Buffet
- Il Ricordo di Sé
- 24 set
- Tempo di lettura: 3 min

Sono di ritorno dalla colazione nell’hotel in cui mi trovo. Sono come sempre sorpreso da come un piccolo momento della nostra vita riassuma in modo completo tutto ciò che so sulla quarta via e sul lavoro spirituale.
Una colazione in albergo è l’incontro tra due insiemi complicati: quello che il buffet offre e l’altro buffet costituito dalle tendenze della propria macchina. Il risultato è un incontro unico, sebbene suddivisibile in tipi.
C’è un primo sguardo a ciò che il bancone offre. Abituale, oppure nuovo. E ciò che è abituale può rassicurarmi, oppure annoiarmi. Ciò che è nuovo può entusiasmarmi, oppure allarmarmi. Posso sentirmi superiore “Che barbari! Ma davvero mangiano questo?” Oppure inferiore “Oddio, e questo come faccio a mangiarlo con forchetta e coltelllo?” Inavvertito, oppure acutamente avvertito. “Cosa ci fa questa strana combinazione nel mio piatto? Ah, già, ero distratto dalla conversazione e ho imitato, pezzo per pezzo, tutto quello che il mio compagno ha preso. Ora ho un piatto pieno di cose che non mi va di mangiare.”
Unisco questa considerazione a una domanda che uno dei lettori di questa pagina mi ha inviato ieri in forma privata. “Chi è presente riesce a riconoscere un altro che è presente?”
Come ho già avuto modo di scrivere, ci sono molti segni che lasciano trapelare che non siamo presenti. Lo possiamo vedere acutamente su noi stessi se ci osserviamo in qualsiasi momento; nel caso della colazione sto mangiando cose che non mi fanno bene; sono in considerazione interna rispetto alle persone attorno a me; mi distraggo, non assaporo il boccone che sto mangiando, ma sono preso da qualcos’altro; non sono libero nella mia scelta, le mie caratteristiche scelgono il cibo per me: la paura o il dominio vuole soltanto ciò che conosco, il vagabondo o la non esistenza neanche si accorgono di ciò che ho messo nel piatto, il potere magari insiste perché mi venga portato qualcosa che non c’è, e via dicendo.
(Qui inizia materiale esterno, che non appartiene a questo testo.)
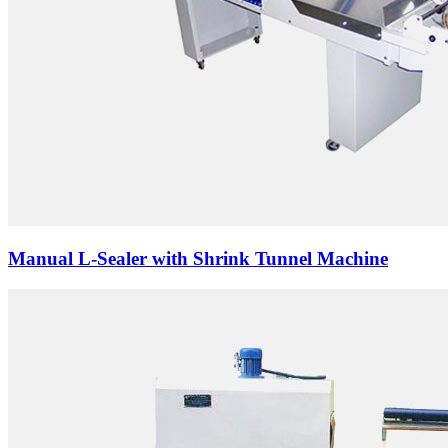
Manual L-Sealer with Shrink Tunnel Machine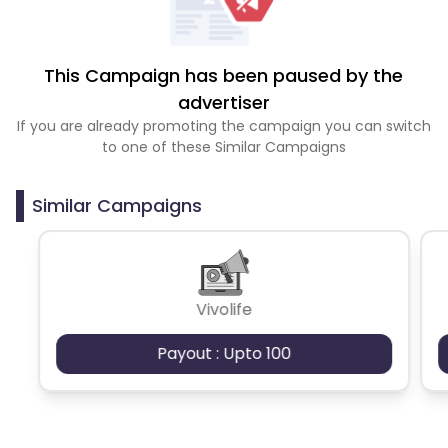
This Campaign has been paused by the
advertiser
If you are already promoting the campaign you can switch
to one of these Similar Campaigns
Similar Campaigns
Vivolife
Payout : Upto 100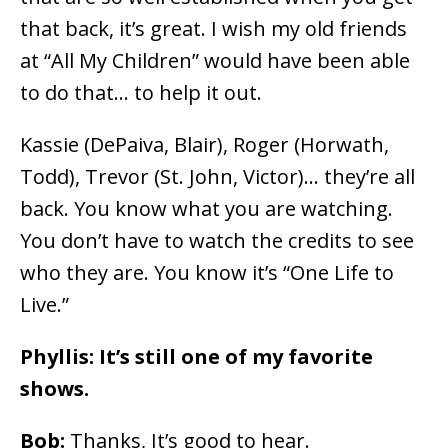
that back, it’s great. I wish my old friends
at “All My Children” would have been able
to do that… to help it out.
Kassie (DePaiva, Blair), Roger (Horwath,
Todd), Trevor (St. John, Victor)… they’re all
back. You know what you are watching.
You don’t have to watch the credits to see
who they are. You know it’s “One Life to
Live.”
Phyllis: It’s still one of my favorite
shows.
Bob:
Thanks, It’s good to hear.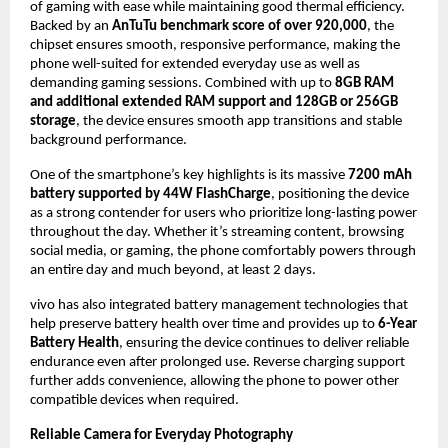
of gaming with ease while maintaining good thermal efficiency. 
Backed by an
 AnTuTu benchmark score of over 920,000
, the 
chipset ensures smooth, responsive performance, making the 
phone well-suited for extended everyday use as well as 
demanding gaming sessions. Combined with up to 
8GB RAM 
and additional extended RAM support and 128GB or 256GB 
storage
, the device ensures smooth app transitions and stable 
background performance.
One of the smartphone’s key highlights is its massive 
7200 mAh 
battery supported by 44W FlashCharge
, positioning the device 
as a strong contender for users who prioritize long-lasting power 
throughout the day. Whether it’s streaming content, browsing 
social media, or gaming, the phone comfortably powers through 
an entire day and much beyond, at least 2 days.
vivo has also integrated battery management technologies that 
help preserve battery health over time and provides up to 
6-Year 
Battery Health
, ensuring the device continues to deliver reliable 
endurance even after prolonged use. Reverse charging support 
further adds convenience, allowing the phone to power other 
compatible devices when required.
Reliable Camera for Everyday Photography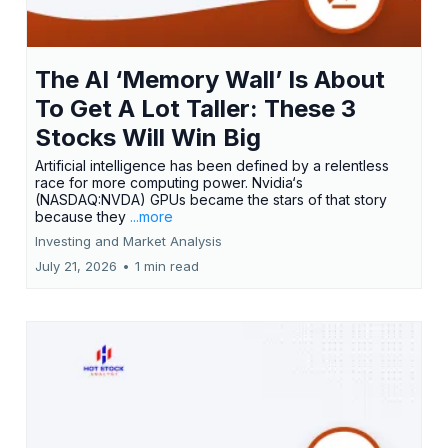
The AI ‘Memory Wall’ Is About
To Get A Lot Taller: These 3
Stocks Will Win Big
Artificial intelligence has been defined by a relentless
race for more computing power. Nvidia‘s
(NASDAQ:NVDA) GPUs became the stars of that story
because they
...more
Investing and Market Analysis
July 21, 2026
•
1 min read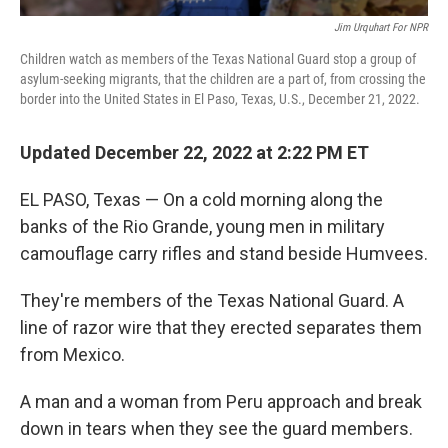
Jim Urquhart For NPR
Children watch as members of the Texas National Guard stop a group of
asylum-seeking migrants, that the children are a part of, from crossing the
border into the United States in El Paso, Texas, U.S., December 21, 2022.
Updated December 22, 2022 at 2:22 PM ET
EL PASO, Texas — On a cold morning along the
banks of the Rio Grande, young men in military
camouflage carry rifles and stand beside Humvees.
They're members of the Texas National Guard. A
line of razor wire that they erected separates them
from Mexico.
A man and a woman from Peru approach and break
down in tears when they see the guard members.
Non sono libero. Benché le possibilità di interazione con una situazione siano pressocché infinite, ne vedo soltanto un paio. Ecco un significato della parola ‘macchina’: si spinge un bottone, ovvero mi si mette in questa situazione e, se mi si osserva bene un paio di volte, si sarà in grado di predire esattamente come mi comporterò.
Trovo che questa assenza di libertà sia una delle condizioni umilianti del sonno.
A volte si riconosce che qualcuno è presente perché è libero da queste scelte obbligate. Chi è nel momento osserva semplicemente (Semplicemente è la parola chiave) i cibi che sono presentati, e sceglie a seconda di come il centro istintivo si sente, cerca qualcosa di piacevole a patto che non gli sia dannoso, osserva con calma le opzioni, non dimentica né di assaporare, né l’eventuale conversazione con gli altri. Se si vede attorniato da persone addormentate che fanno magari cose sgradevoli (e chi è presente è perennemente attorniato da persone addormentate che fanno cose sgradevoli) non si identifica con questo, ma osserva neutrale e decide di avere un atteggiamento positivo. Infine, cerca l’uso superiore del momento, prova ad utilizzarlo come leva per aumentare e prolungare il proprio stato, fare di un evento mondano qualcosa di sacro.
Posso osservare questa calma libertà in qualcuno (potrebbe anche essere simulata, costruita, oppure imperfetta, non ancora compiuta; ma in quel caso ben presto succederà qualcosa nel momento che la smonterà). Ma anche queste manifestazioni di libertà, in cui la persona ha molte scelte invece che le pochissime dettate dalla propria costituzione meccanica, non sono che un sottoprodotto.
In realtà quello che percepisco è una vibrazione, un’energia che prescinde dalla colazione, dall’albergo, dalla circostanza, e va direttamente alla radice dell’essere.
Come posso percepirla in un altro? Bisogna che sia io stesso in quella vibrazione.